Could the data below be printed out exactly, with the pictures left out?

--- STUDY MATERIAL Enclosed Below ---

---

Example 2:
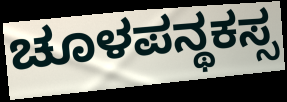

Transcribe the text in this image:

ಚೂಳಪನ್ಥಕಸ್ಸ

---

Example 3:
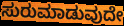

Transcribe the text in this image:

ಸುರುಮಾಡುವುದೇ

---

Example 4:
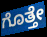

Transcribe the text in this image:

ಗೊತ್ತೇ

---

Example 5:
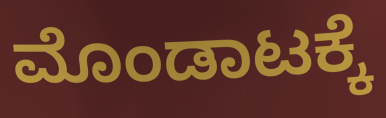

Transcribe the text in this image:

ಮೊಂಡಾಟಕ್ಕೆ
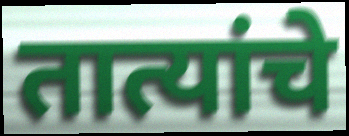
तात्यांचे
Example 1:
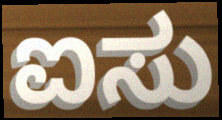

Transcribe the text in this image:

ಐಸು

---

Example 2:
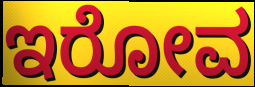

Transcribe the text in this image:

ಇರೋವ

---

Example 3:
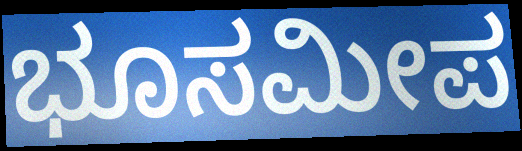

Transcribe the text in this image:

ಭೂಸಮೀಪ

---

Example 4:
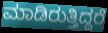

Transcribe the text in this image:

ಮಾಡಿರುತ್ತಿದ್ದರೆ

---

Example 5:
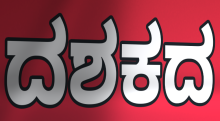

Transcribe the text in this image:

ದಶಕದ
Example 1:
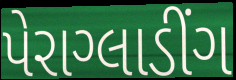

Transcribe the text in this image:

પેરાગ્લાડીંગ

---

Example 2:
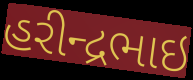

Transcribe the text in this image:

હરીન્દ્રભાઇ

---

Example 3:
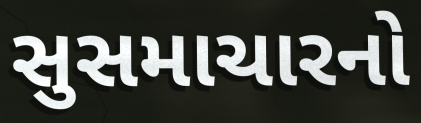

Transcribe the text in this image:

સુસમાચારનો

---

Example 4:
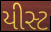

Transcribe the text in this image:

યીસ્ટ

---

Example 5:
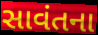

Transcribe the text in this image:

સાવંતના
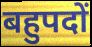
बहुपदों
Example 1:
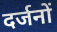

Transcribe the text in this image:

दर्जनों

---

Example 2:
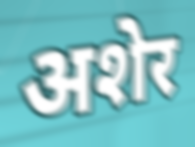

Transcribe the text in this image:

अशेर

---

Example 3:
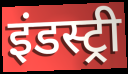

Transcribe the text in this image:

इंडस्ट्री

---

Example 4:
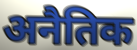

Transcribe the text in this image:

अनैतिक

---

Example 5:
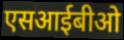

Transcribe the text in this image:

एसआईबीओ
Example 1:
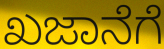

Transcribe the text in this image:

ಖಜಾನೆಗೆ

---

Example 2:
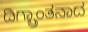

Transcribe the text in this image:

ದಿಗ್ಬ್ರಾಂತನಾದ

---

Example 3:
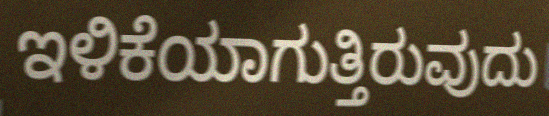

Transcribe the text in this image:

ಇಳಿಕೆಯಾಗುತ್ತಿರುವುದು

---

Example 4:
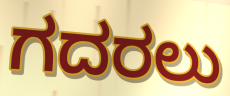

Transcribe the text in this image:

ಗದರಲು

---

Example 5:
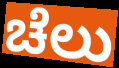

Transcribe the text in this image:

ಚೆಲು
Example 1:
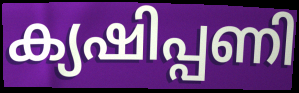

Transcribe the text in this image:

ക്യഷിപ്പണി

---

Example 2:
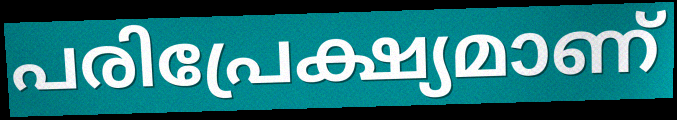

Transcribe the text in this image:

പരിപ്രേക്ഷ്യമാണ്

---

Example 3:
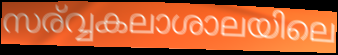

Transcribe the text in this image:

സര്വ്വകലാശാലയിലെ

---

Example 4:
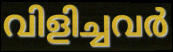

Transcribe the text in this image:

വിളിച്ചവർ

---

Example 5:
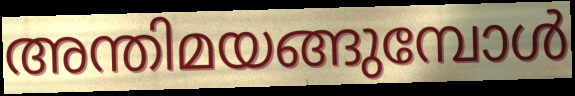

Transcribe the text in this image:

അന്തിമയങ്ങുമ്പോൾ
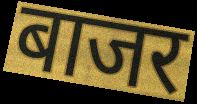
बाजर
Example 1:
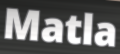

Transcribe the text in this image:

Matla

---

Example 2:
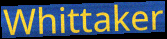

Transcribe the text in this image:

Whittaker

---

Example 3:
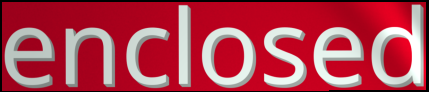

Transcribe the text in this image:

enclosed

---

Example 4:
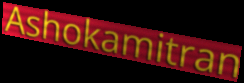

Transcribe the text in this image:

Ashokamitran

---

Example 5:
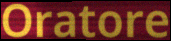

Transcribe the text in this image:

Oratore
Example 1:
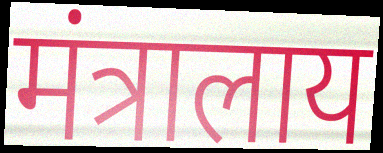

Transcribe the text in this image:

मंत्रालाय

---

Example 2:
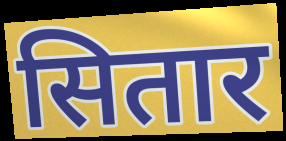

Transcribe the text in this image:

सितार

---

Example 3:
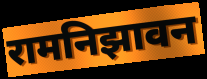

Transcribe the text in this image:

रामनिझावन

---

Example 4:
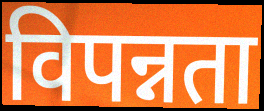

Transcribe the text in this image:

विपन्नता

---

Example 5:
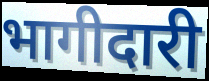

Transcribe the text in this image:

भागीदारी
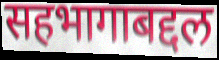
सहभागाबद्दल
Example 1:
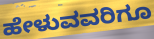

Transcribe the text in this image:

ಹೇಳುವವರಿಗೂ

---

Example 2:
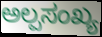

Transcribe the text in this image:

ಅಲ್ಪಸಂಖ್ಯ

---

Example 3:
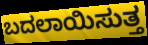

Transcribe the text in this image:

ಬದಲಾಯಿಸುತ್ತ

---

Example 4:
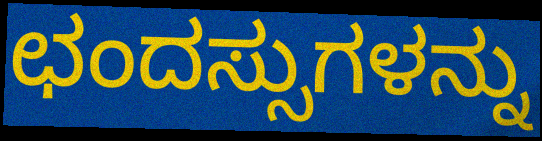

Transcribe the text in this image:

--- End of Enclosed STUDY MATERIAL ---

**RESULT OF THE TASK**
---

Example 2:

Transcribe the text in this image:

ಚೂಳಪನ್ಥಕಸ್ಸ

---

Example 3:

Transcribe the text in this image:

ಸುರುಮಾಡುವುದೇ

---

Example 4:

Transcribe the text in this image:

ಗೊತ್ತೇ

---

Example 5:

Transcribe the text in this image:

ಮೊಂಡಾಟಕ್ಕೆ
तात्यांचे
Example 1:

Transcribe the text in this image:

ಐಸು

---

Example 2:

Transcribe the text in this image:

ಇರೋವ

---

Example 3:

Transcribe the text in this image:

ಭೂಸಮೀಪ

---

Example 4:

Transcribe the text in this image:

ಮಾಡಿರುತ್ತಿದ್ದರೆ

---

Example 5:

Transcribe the text in this image:

ದಶಕದ
Example 1:

Transcribe the text in this image:

પેરાગ્લાડીંગ

---

Example 2:

Transcribe the text in this image:

હરીન્દ્રભાઇ

---

Example 3:

Transcribe the text in this image:

સુસમાચારનો

---

Example 4:

Transcribe the text in this image:

યીસ્ટ

---

Example 5:

Transcribe the text in this image:

સાવંતના
बहुपदों
Example 1:

Transcribe the text in this image:

दर्जनों

---

Example 2:

Transcribe the text in this image:

अशेर

---

Example 3:

Transcribe the text in this image:

इंडस्ट्री

---

Example 4:

Transcribe the text in this image:

अनैतिक

---

Example 5:

Transcribe the text in this image:

एसआईबीओ
Example 1:

Transcribe the text in this image:

ಖಜಾನೆಗೆ

---

Example 2:

Transcribe the text in this image:

ದಿಗ್ಬ್ರಾಂತನಾದ

---

Example 3:

Transcribe the text in this image:

ಇಳಿಕೆಯಾಗುತ್ತಿರುವುದು

---

Example 4:

Transcribe the text in this image:

ಗದರಲು

---

Example 5:

Transcribe the text in this image:

ಚೆಲು
Example 1:

Transcribe the text in this image:

ക്യഷിപ്പണി

---

Example 2:

Transcribe the text in this image:

പരിപ്രേക്ഷ്യമാണ്

---

Example 3:

Transcribe the text in this image:

സര്വ്വകലാശാലയിലെ

---

Example 4:

Transcribe the text in this image:

വിളിച്ചവർ

---

Example 5:

Transcribe the text in this image:

അന്തിമയങ്ങുമ്പോൾ
बाजर
Example 1:

Transcribe the text in this image:

Matla

---

Example 2:

Transcribe the text in this image:

Whittaker

---

Example 3:

Transcribe the text in this image:

enclosed

---

Example 4:

Transcribe the text in this image:

Ashokamitran

---

Example 5:

Transcribe the text in this image:

Oratore
Example 1:

Transcribe the text in this image:

मंत्रालाय

---

Example 2:

Transcribe the text in this image:

सितार

---

Example 3:

Transcribe the text in this image:

रामनिझावन

---

Example 4:

Transcribe the text in this image:

विपन्नता

---

Example 5:

Transcribe the text in this image:

भागीदारी
सहभागाबद्दल
Example 1:

Transcribe the text in this image:

ಹೇಳುವವರಿಗೂ

---

Example 2:

Transcribe the text in this image:

ಅಲ್ಪಸಂಖ್ಯ

---

Example 3:

Transcribe the text in this image:

ಬದಲಾಯಿಸುತ್ತ

---

Example 4:

Transcribe the text in this image:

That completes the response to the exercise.